Но, как справедливо заметил поэт, у гробового входа младая жизнь будет играть, причем в виде:
Чарли Чаплина, родившегося 16 апреля 1889 г., и Адольфа Гитлера, родившегося 20 апреля 1889 г.
Здравствуй, племяМладое, незнакомое! не яУвижу твой могучий поздний возраст,Когда перерастешь моих знакомцевИ старую главу их заслонишьОт глаз прохожего.
Но всё ещё впереди, и будущее с такой заботливым милосердием скрыто от уже и пока живущих людей, а также от только что пришедших на свет Анны Ахматовой, Веры Мухиной, Александра Вертинского, Людвига Витгенштейна, Игоря Сикорского, Ивана Мозжухина, и, скажем, для примера ещё, Джавахарлала Неру.
А пока к 6 мая 1889 г. — дню открытия Парижской выставки — сооружена наиновейшая Эйфелева башня.
«Рад бы удрать в Париж и взглянуть с высоты Эйфелевой башни на вселенную, но — увы! — я скован по рукам и ногам и не имею права двинуться с места ни на один шаг» (А.П. Чехов, 31 мая [12 июня] 1889).
В этом году публикуются замечательные «Янки при дворе короля Артура» и «Трое в лодки, не считая собаки» по кличке Монморанси, а не Баскревилей.
Лев Николаевич всех одаривает «Крейцеровой сонатой» — чтобы не очень тут безобразничали.

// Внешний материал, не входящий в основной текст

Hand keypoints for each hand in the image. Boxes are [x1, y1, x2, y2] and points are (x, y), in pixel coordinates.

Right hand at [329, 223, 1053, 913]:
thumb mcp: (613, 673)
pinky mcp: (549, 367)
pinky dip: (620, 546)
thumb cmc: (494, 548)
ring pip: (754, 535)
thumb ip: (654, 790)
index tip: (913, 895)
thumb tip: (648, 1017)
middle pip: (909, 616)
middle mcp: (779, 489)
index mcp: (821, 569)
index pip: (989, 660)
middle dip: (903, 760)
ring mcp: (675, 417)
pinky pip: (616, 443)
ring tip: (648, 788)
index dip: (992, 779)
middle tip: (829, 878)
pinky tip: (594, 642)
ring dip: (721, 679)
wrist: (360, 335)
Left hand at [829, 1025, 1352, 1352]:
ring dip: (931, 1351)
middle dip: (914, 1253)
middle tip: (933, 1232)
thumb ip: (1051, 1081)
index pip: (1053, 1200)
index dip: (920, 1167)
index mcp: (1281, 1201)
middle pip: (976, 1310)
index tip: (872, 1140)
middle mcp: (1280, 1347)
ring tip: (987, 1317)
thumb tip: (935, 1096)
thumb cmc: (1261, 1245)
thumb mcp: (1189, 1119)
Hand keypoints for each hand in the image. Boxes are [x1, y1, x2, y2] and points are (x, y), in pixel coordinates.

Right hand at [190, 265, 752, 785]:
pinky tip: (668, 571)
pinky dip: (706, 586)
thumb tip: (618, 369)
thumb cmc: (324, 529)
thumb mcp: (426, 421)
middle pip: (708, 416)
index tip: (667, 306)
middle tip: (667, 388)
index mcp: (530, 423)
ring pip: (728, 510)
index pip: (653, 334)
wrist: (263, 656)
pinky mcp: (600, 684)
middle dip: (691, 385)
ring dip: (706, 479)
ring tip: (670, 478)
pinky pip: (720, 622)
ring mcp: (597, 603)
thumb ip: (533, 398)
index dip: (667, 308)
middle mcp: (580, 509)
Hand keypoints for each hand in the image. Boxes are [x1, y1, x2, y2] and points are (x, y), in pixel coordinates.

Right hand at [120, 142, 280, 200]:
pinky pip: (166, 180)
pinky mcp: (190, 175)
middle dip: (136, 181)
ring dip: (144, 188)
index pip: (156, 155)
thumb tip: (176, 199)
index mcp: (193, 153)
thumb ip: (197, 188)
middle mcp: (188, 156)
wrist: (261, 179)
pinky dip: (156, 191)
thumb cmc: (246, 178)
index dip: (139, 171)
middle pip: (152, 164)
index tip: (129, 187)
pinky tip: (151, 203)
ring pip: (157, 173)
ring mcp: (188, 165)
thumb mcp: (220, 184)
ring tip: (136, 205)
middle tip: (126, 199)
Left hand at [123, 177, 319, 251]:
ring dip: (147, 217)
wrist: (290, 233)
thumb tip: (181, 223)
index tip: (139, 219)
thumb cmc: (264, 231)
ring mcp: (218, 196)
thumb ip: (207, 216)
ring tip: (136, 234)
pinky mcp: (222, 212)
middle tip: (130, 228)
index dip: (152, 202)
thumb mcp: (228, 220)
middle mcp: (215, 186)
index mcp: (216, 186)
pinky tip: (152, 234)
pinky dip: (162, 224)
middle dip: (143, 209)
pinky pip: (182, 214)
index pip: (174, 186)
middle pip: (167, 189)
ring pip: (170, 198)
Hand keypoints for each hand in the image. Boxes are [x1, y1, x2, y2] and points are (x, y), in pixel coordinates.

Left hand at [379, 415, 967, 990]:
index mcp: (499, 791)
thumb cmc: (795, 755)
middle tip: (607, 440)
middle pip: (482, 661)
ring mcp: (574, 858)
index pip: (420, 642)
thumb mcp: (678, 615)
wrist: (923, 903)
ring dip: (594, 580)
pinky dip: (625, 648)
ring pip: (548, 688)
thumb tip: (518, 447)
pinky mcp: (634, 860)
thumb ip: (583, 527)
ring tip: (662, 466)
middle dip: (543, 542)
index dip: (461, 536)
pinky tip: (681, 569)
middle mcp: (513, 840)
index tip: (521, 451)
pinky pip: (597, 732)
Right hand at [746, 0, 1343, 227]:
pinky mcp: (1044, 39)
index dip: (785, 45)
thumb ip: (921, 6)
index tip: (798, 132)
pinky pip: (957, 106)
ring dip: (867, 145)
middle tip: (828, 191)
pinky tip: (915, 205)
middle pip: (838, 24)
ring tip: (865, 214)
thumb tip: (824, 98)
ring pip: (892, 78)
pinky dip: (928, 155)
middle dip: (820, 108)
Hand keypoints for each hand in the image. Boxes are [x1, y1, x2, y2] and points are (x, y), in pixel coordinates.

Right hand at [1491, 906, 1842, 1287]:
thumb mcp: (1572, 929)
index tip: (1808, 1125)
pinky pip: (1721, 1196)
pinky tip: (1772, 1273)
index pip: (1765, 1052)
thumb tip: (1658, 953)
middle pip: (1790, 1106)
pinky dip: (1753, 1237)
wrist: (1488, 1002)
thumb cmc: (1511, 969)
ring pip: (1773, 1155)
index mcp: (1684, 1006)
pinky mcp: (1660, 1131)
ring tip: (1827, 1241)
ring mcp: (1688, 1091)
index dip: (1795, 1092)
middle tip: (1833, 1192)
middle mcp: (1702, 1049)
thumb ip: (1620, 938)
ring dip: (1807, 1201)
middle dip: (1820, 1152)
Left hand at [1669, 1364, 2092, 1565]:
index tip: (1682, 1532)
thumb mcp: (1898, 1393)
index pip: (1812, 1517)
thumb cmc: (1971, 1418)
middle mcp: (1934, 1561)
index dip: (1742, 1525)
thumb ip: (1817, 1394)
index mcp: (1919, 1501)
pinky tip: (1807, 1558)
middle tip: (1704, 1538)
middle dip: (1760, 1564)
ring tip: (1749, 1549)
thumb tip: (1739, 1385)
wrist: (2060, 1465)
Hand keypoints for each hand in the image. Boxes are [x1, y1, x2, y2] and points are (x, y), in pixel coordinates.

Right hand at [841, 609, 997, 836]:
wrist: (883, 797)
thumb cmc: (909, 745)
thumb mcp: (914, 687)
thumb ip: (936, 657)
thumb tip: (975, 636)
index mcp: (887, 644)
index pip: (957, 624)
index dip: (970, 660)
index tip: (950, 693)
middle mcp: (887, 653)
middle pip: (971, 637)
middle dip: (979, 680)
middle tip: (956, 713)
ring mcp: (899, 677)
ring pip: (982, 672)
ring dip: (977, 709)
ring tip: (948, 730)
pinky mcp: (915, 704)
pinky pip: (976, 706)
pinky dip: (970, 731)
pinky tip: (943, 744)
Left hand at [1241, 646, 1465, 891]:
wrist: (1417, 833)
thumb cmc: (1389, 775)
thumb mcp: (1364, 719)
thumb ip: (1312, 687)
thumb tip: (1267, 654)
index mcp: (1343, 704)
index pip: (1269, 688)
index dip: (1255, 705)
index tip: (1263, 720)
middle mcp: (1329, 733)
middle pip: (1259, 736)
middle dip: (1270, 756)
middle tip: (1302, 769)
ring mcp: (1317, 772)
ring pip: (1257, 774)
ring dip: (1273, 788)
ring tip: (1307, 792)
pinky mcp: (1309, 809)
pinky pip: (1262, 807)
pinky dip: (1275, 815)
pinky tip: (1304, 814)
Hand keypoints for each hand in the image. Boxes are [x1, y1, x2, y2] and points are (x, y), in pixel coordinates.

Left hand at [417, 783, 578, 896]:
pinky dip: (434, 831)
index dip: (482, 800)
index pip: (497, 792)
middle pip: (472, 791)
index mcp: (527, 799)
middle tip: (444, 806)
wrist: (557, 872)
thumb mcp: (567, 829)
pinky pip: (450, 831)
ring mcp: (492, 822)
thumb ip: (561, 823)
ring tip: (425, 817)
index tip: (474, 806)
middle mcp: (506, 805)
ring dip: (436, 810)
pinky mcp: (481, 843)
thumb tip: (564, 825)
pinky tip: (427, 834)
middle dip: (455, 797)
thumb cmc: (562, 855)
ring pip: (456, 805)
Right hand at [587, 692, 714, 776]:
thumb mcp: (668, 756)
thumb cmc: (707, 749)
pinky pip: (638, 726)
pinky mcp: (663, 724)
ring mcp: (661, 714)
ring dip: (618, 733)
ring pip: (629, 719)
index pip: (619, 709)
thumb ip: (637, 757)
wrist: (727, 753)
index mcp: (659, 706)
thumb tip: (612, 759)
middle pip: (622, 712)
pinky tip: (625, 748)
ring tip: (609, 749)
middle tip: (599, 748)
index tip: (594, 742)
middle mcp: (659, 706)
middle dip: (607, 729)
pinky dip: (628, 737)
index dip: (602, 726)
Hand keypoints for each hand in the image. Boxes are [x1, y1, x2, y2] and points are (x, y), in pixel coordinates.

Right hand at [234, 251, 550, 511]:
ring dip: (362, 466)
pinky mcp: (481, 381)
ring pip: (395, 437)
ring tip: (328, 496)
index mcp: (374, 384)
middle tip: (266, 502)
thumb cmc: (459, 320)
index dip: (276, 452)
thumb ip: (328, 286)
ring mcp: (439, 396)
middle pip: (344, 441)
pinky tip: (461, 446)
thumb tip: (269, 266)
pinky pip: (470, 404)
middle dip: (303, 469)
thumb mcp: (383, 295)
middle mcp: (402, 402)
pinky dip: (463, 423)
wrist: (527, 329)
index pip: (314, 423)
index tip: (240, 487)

И. Левитан пишет свои чудные Плёсы:
А вот другие характерные картины того, как сейчас кажется, безумного года:
(картина слева может, при острой необходимости, иллюстрировать сцену похищения несчастной девицы безбожным Гуго Баскервилем верхом на одноименной собаке
— но, признаться, собака-то малость подуздовата, и ещё, угадай, два существенных недостатка — ведь стара и с коротким щипцом).
По всей России с успехом идут новенькие чеховские «Иванов» и «Предложение»:
Саша (вскрикивает). Я знаю, что он хочет сделать! Николай, бога ради!
Иванов. Долго катил вниз по наклону, теперь стой! Пора и честь знать! Отойдите! Спасибо, Саша!
Саша (кричит). Николай, бога ради! Удержите!
Иванов. Оставьте меня! (Отбегает в сторону и застреливается.)
Наталья Степановна. Но… все-таки, согласитесь хоть теперь: Угадай хуже Откатая.
Ломов. Лучше!
Наталья Степановна. Хуже!
Чубуков. Ну, начинается семейное счастье! Шампанского!
А также, конечно, водевиль «Медведь»:
«Мой “Медведь” следовало бы назвать “Дойной коровой”. Он дал мне больше, чем любая повесть. О публика!» (А. П. Чехов. 6 (18) января 1889)
(И.И. Шишкин. Утро в сосновом лесу. 1889 год. Холст, масло. 139×213 см).
Бэрримор (невозмутимо). Ваши медвѣди, сэръ!